Gait changes. A deteriorating gait and the inability to simultaneously walk and talk may indicate the onset of Alzheimer’s. “Walking while talking is a divided attention task,” says Verghese, who has long studied gait changes in patients with non-Alzheimer’s dementia. “Now, if you are in the early stages of dementia or actually have dementia, then this becomes more challenging because you have limited attention resources.” Five different studies presented at the 2012 Alzheimer’s Association International Conference tied gait change to the disease. Alzheimer’s correlated with slower and/or erratic walking and difficulty in performing such tasks as walking while counting backward.
Poor navigation. Since Alzheimer’s starts in the hippocampus, often called the brain’s seat of memory, disorientation is a hallmark of the disease. This accounts for why people with Alzheimer’s are notorious for wandering off and getting lost. “Navigational problems might arise very early in the course of cognitive decline,” says Verghese. He’s now working on a National Institutes of Health-funded study that looks at people’s ability to navigate and whether those who are navigationally challenged will face faster cognitive decline.
Depression and social withdrawal. People who suffer from depression earlier in life are more likely to develop Alzheimer’s as they age. A study by the Multi-Institutional Research in Alzheimer’s Genetic Epidemiology group, led by Robert Green of Harvard Medical School and published in Archives of Neurology in 2003, found a significant link between Alzheimer’s diagnoses and people who had shown symptoms of depression within the past year. So while doctors have long noted that people with Alzheimer’s tend to become depressed and withdraw socially, recent studies show that the depression predates dementia.

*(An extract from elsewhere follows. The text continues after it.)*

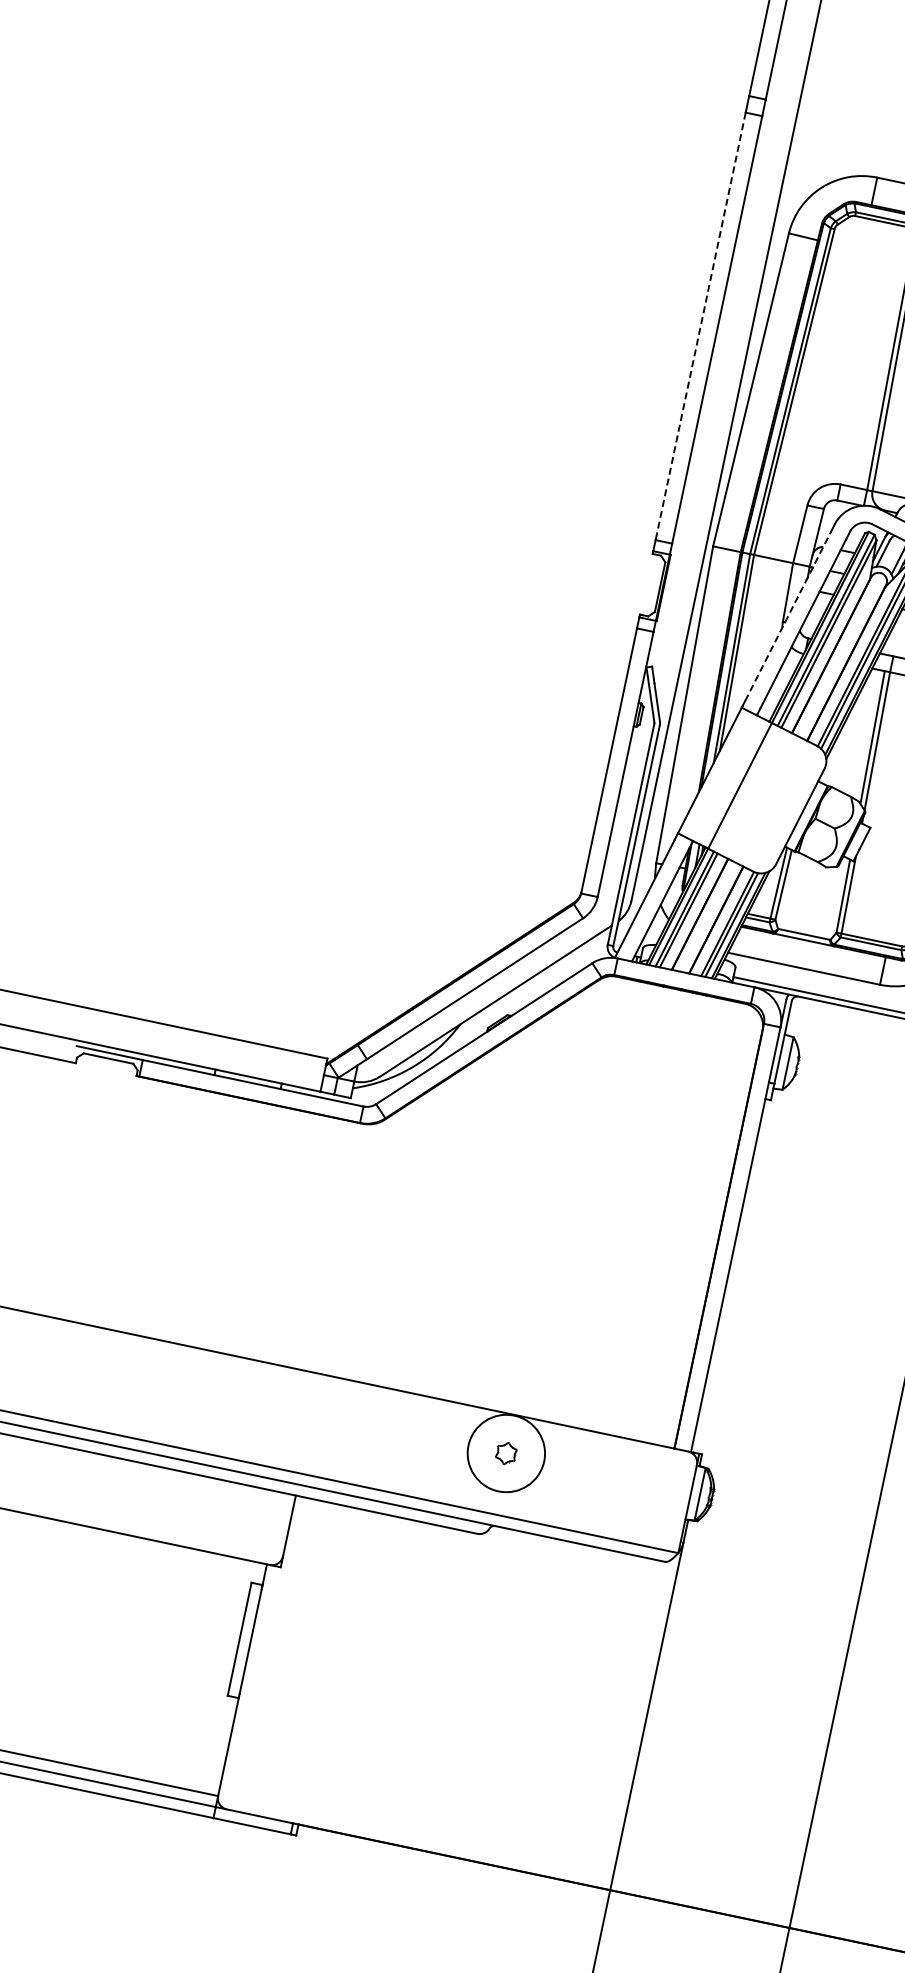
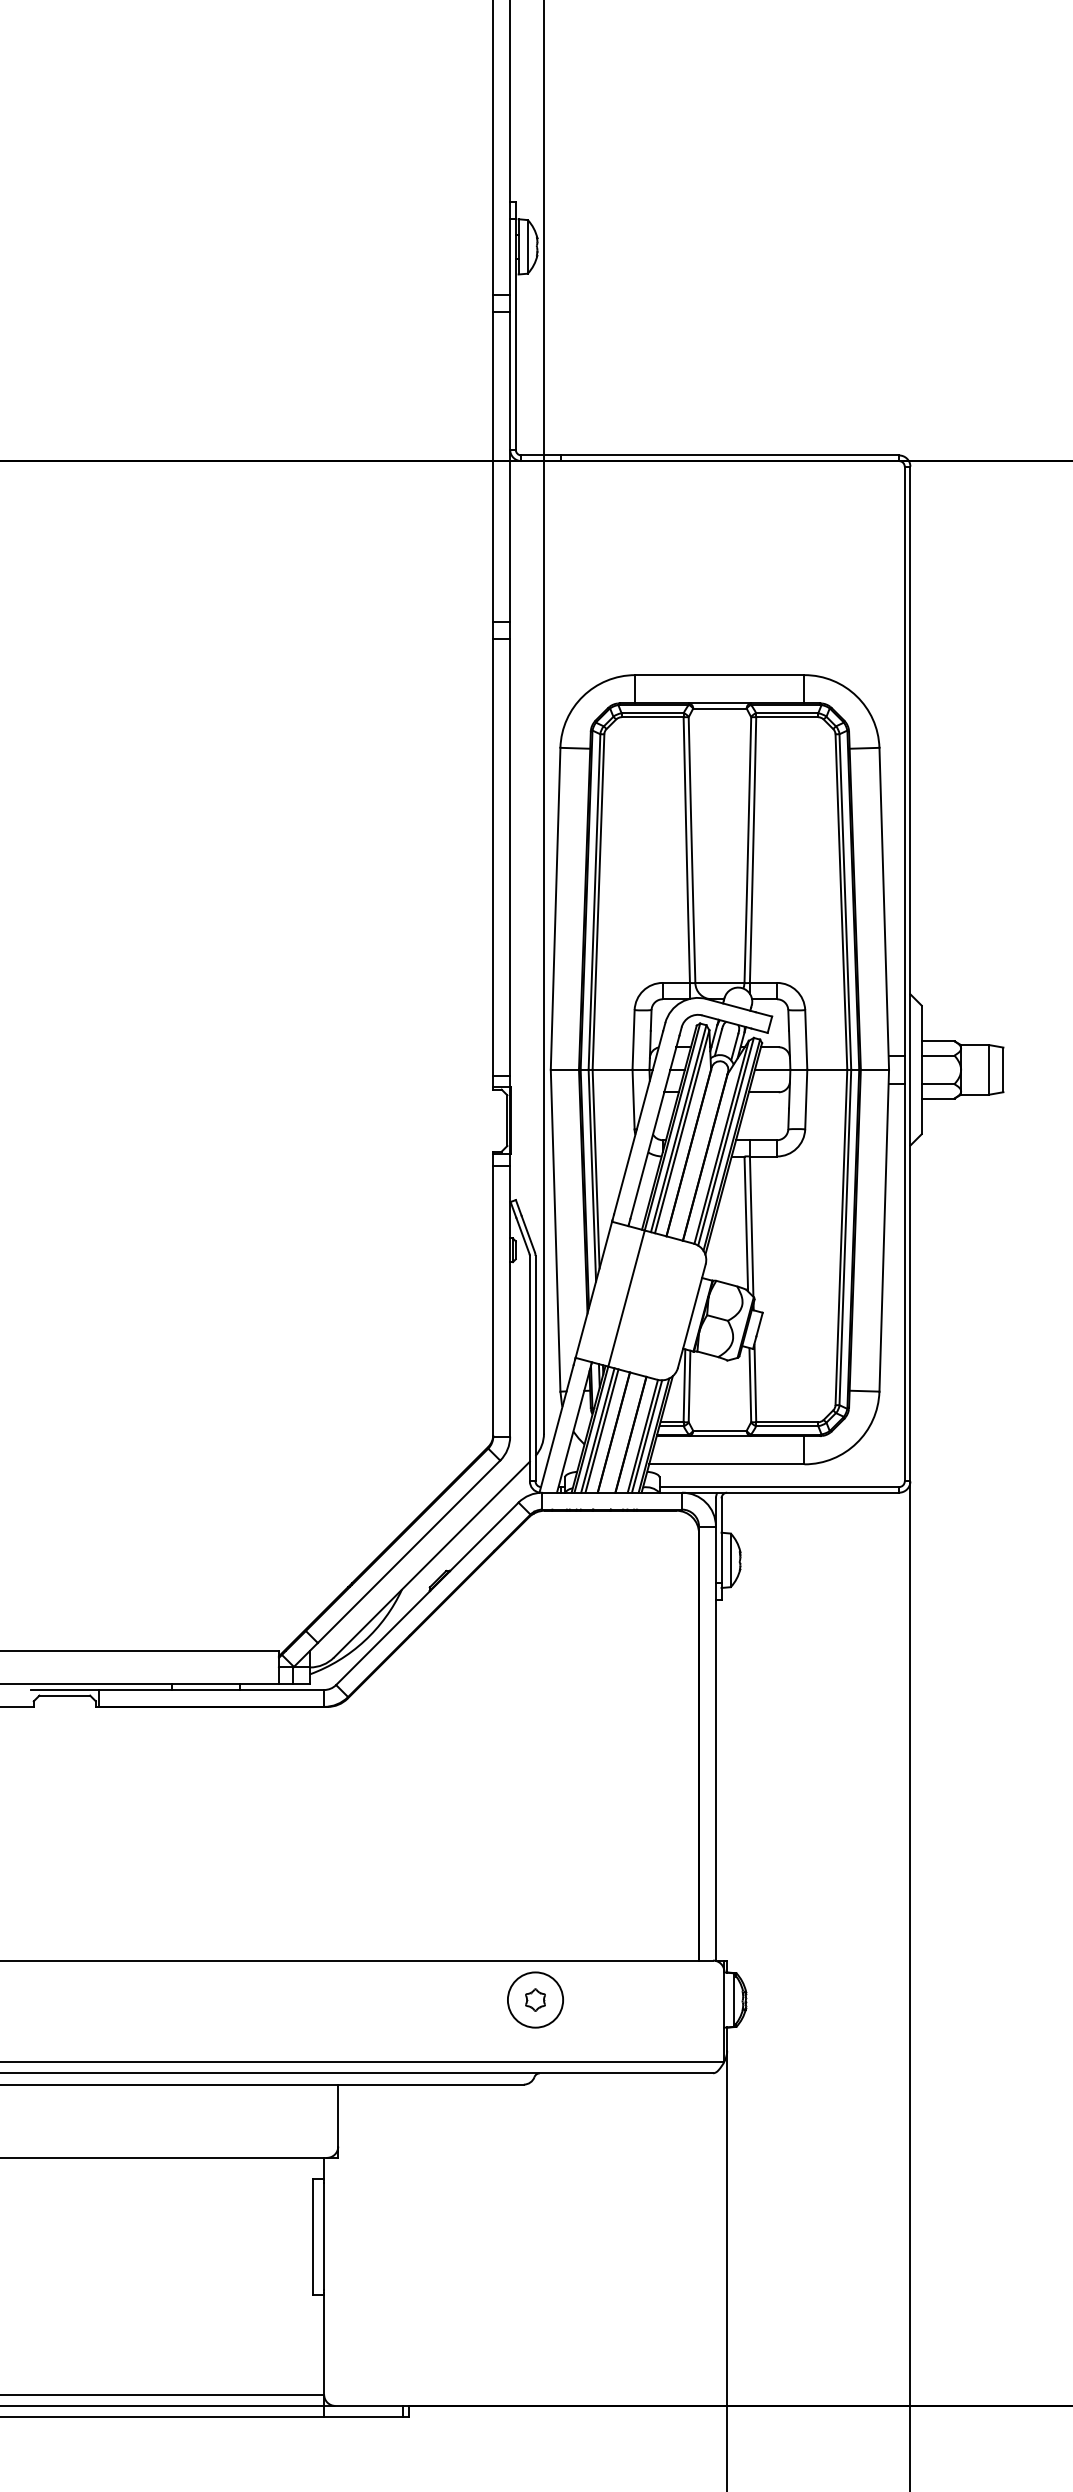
line: (700, 326) -> (493, 857), dashed -> solid
line: (788, 616) -> (638, 1122), dashed -> solid
circle: (506, 1452) -> (535, 1999), size x0.71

Sleep problems. Sleep disorders such as sleep apnea have been linked to cognitive deficits. Previous studies found Alzheimer’s plaque developing in mice’s brains when their sleeping schedules were significantly disrupted. A study released in 2012 correlated sleep disruption and Alzheimer’s in humans. The Washington University study, led by David Holtzman of the college's Department of Neurology, studied 145 cognitively normal people. Those with biomarkers for Alzheimer’s, as measured in their spinal fluid, were the worst sleepers. They spent more of their time in bed awake and napped more frequently during the day than those without the Alzheimer’s biomarkers. Sleep apnea is also linked to nighttime cardiac events and high blood pressure, both of which also correlate with Alzheimer’s.
A few lifestyle tips to end on hopeful note. Despite what he describes as nihilism about the disease within much of the medical community, Sabbagh emphasizes that there’s hope. Medications to treat the disease have improved in the past 16 years, he says. “The field itself is moving forward very rapidly. Granted, there are lots of frustrations and failures, but that doesn’t mean the science has stood still.” Sabbagh recommends making lifestyle changes as a preventative strategy right away. Eat your greens. Exercise. Value your social connections, and use your brain power. “You should not wait,” Sabbagh says, “because by the time you become symptomatic, the pathology in your brain is significant.”